- **Parts of the exercise**
1 - Answer these from the thread on sentence contribution limits:
(a) What daily cap on added sentences is given as an example?
(b) What should limit how many sentences a mass-import spreadsheet can contain?
(c) Which three pieces of information do admins need when a bad contributor is reported?
2 - Pick up the thread on sentence contribution limits after its final point and continue it.

- **Source text**
Trying to restrict access to website based on the nature of the user (bot or human) is not a productive approach. It would be a time-consuming and never-ending war.

One thing we can and should do, regardless of bots of humans, is to regulate the amount of sentences added within a period of time. For instance no more than 10 sentences per minute and no more than 1000 sentences per day. These numbers could be lower for newer contributors.

This is what you suggested (maximum rate at which sentences should be added) and has been suggested as well in https://github.com/Tatoeba/tatoeba2/issues/1492. There is not yet a final decision on how we'll implement this and what are the limits so feel free to comment over there if you have more specific ideas.

You also mentioned other limitations:

> maximum number of sentences that should be contained in a single
> mass-import spreadsheet

This should rather be limited by the maximum size of the file that can be uploaded (1 MB for instance).

> the maximum number of egregiously bad sentences from a contributor
> (human or bot) before we temporarily suspend them

I don't think it would change much our current processes to decide on such a number. We usually suspend users when they're reported to us and I think it's fine to keep relying on our intuition for that.
TRANG
2019-02-06 21:14
On the topic of how we deal with bad contributions.

You've mentioned that it takes effort to go from the identification of bad contributors to the resolution the problem.

I don't think the effort really grows proportionally with the amount of contributions. It can happen that the effort spent on dealing with a user who has 100 contributions is higher than the effort spent in dealing with user who has 1000 contributions.

Now if I go through specifically each of your points where effort is needed:

- to identify the problem → Normally, a quick glance at a user's sentences should be enough to identify the problem. If it takes more than two minutes to decide if a user should be reported, then they are probably not that bad.
- to contact an admin to report it → Here as well it shouldn't take too much effort from the reporter. Admins would just need three pieces of information: the username, the languages affected, a rough estimation the % of bad sentences in each language.
- to decide how to go about solving it → I'd say we have already a process for this: we suspend the user, ask them to correct their sentences. If the user doesn't do anything, mark all sentences as unapproved. If the user corrects their sentences, unsuspend them.
- to figure out how to stop additional people from wasting their time reporting or trying to resolve the problem → Suspending a user should be enough to let people know that a user has already been reported. One improvement we could add is to display a warning somewhere on the sentence's page, so that people are more easily aware the user has been reported.

Stored data entries

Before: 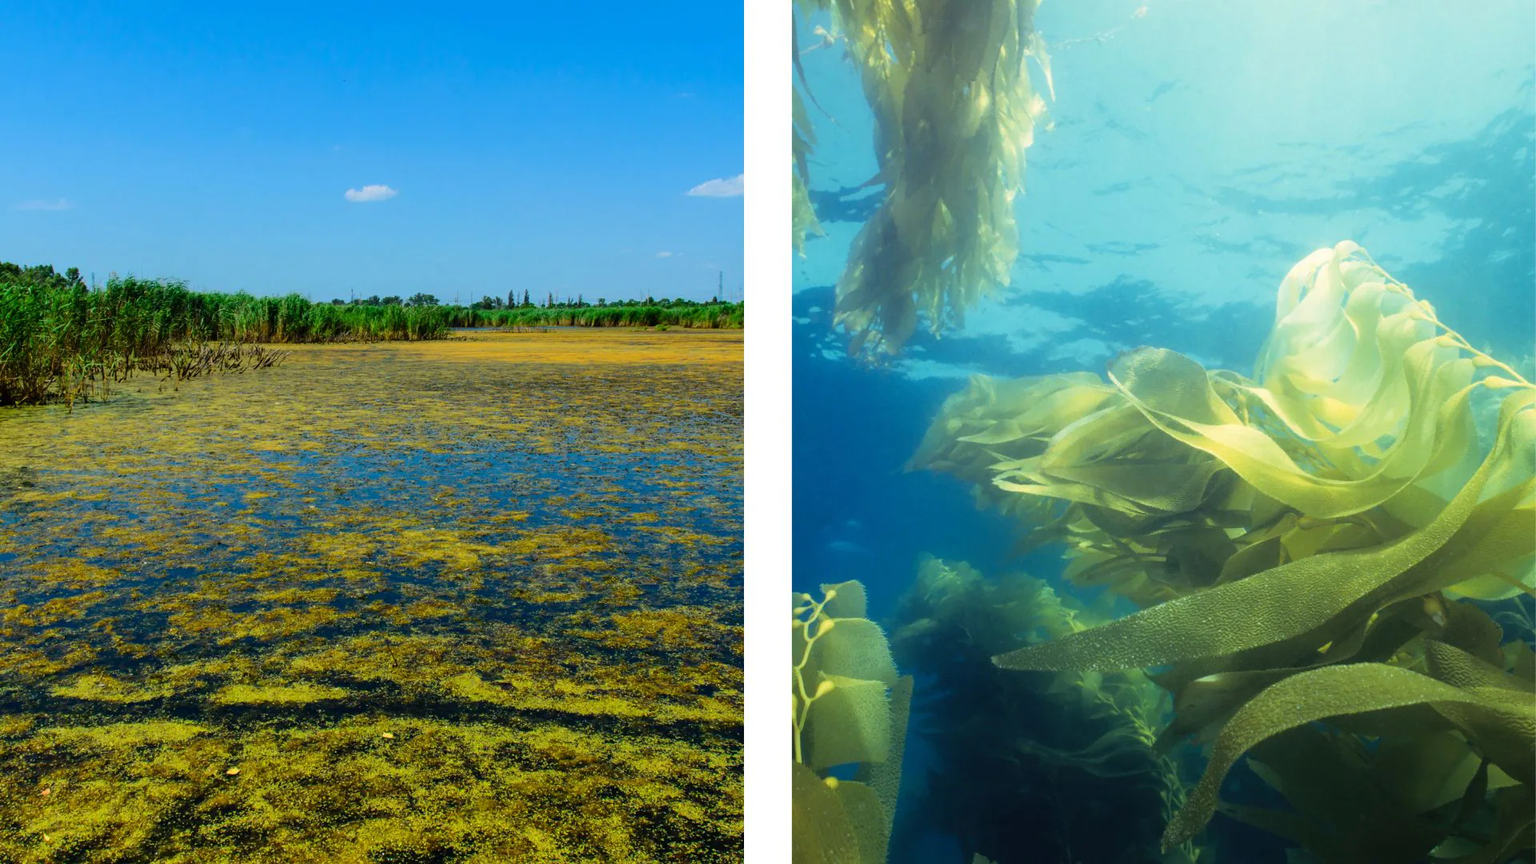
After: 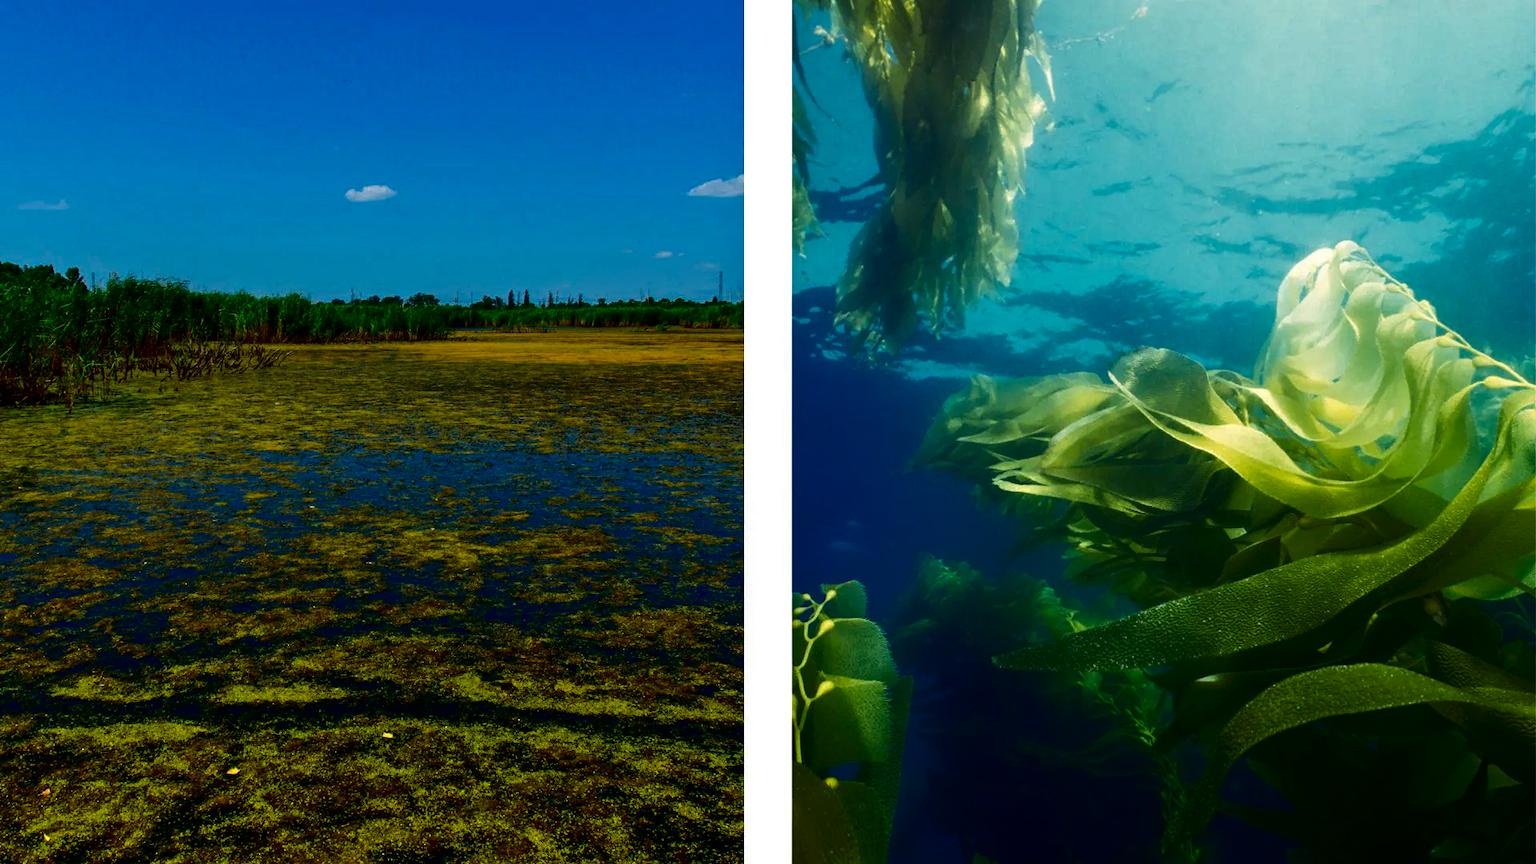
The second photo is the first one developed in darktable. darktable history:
color zones: curves: ch1 [(0.077, 0.436) (0.25, 0.5) (0.75, 0.5)]
contrast brightness saturation: contrast 0.088, brightness -0.605, saturation 0.172
contrast equalizer: octaves 7, y [[0.5, 0.501, 0.532, 0.538, 0.54, 0.541], [0.5 ×6], [0.5 ×6], [0 ×6], [0 ×6]]
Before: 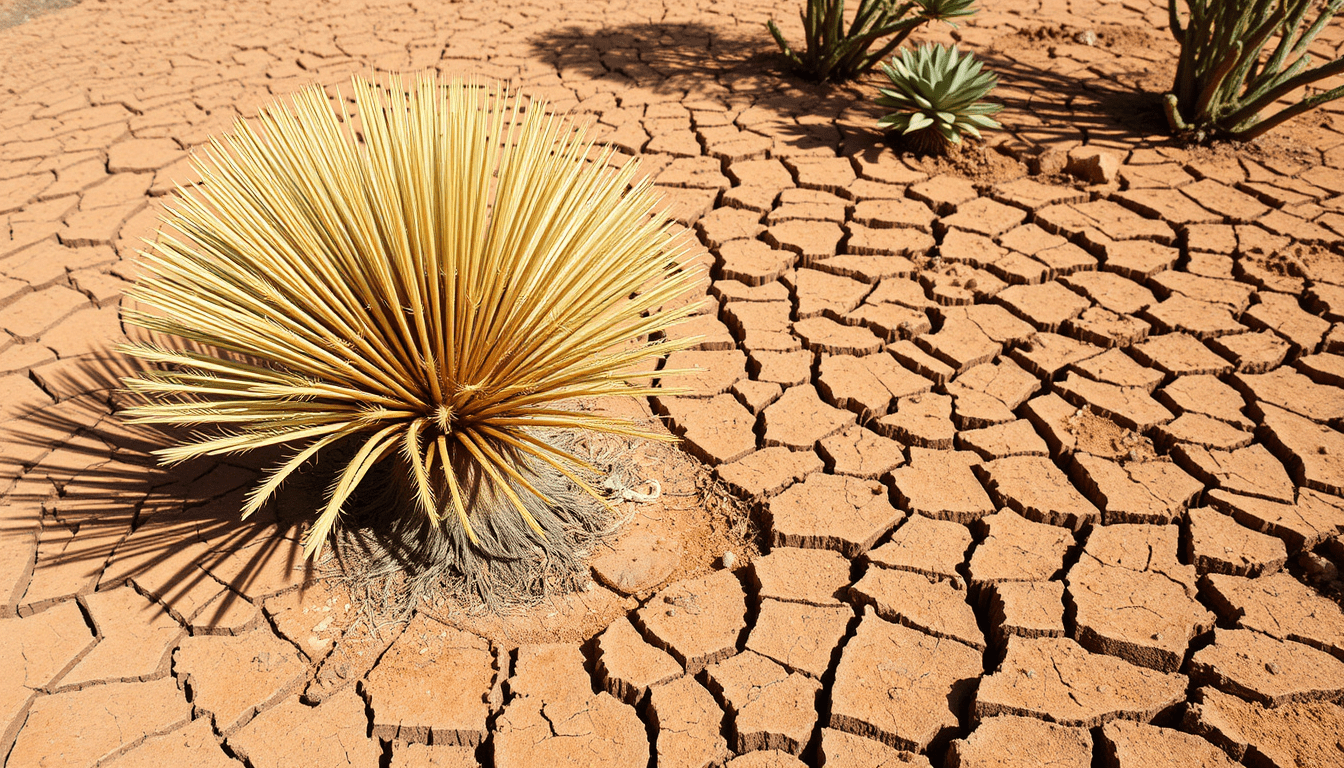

- **Expected outputs**
1 -
(a) No more than 1000 sentences per day.
(b) The maximum size of the file that can be uploaded, such as 1 MB.
(c) The username, the languages affected, and a rough estimate of the percentage of bad sentences in each language.

2 -
- to figure out how to ignore the bad sentences and look for good ones to translate (or answer a query) → That's more of a problem for people who translate the latest sentences, but shouldn't be a huge issue for people who look for random sentences or for older sentences first. Here as well we can implement some improvement to let people know how old a sentence is, and from there they can decide if they want to risk themselves translating it.
- to selectively delete only some of the sentences from an account → If we ever wanted to selectively delete only some sentences, it would mean that the contributions are somewhat worthy and we have mixed feelings about their uselessness. If we consider that the contributions are only adding extra work that is not worth our time, we would not consider selectively deleting sentences.

When it comes to bots, I don't think we should have much remorse wiping out all sentences. But I must say (again) that I don't think deleting sentences will always helps us.
If we keep the sentences and just mark them as unapproved, they cannot be re-added (at least as long as the deduplication feature works properly). If we delete the sentences, there's always a risk that the bot owner runs their bot again to re-add the same sentences, then we could delete again, but the cycle can continue as long as the bot owner finds ways to bypass restrictive measure we may put in place.
hide replies
CK
CK
2019-02-07 01:02
> If the user doesn't do anything, mark all sentences as unapproved.
> ...
> But I must say (again) that I don't think deleting sentences will always helps us. If we keep the sentences and just mark them as unapproved, they cannot be re-added (at least as long as the deduplication feature works properly)

In my opinion, it would help a lot to delete all the sentences by such a member for the following reason.

Having a "good" sentence from an untrustworthy source, prevents a trustworthy member from adding the same sentence. This is also one good reason to ask members to limit themselves to contributing sentences in their own native languages. It's a lot easier to trust that a sentence is correct and natural-sounding if it's from a native speaker.


TRANG
2019-02-06 21:23
On the topic of quality in general.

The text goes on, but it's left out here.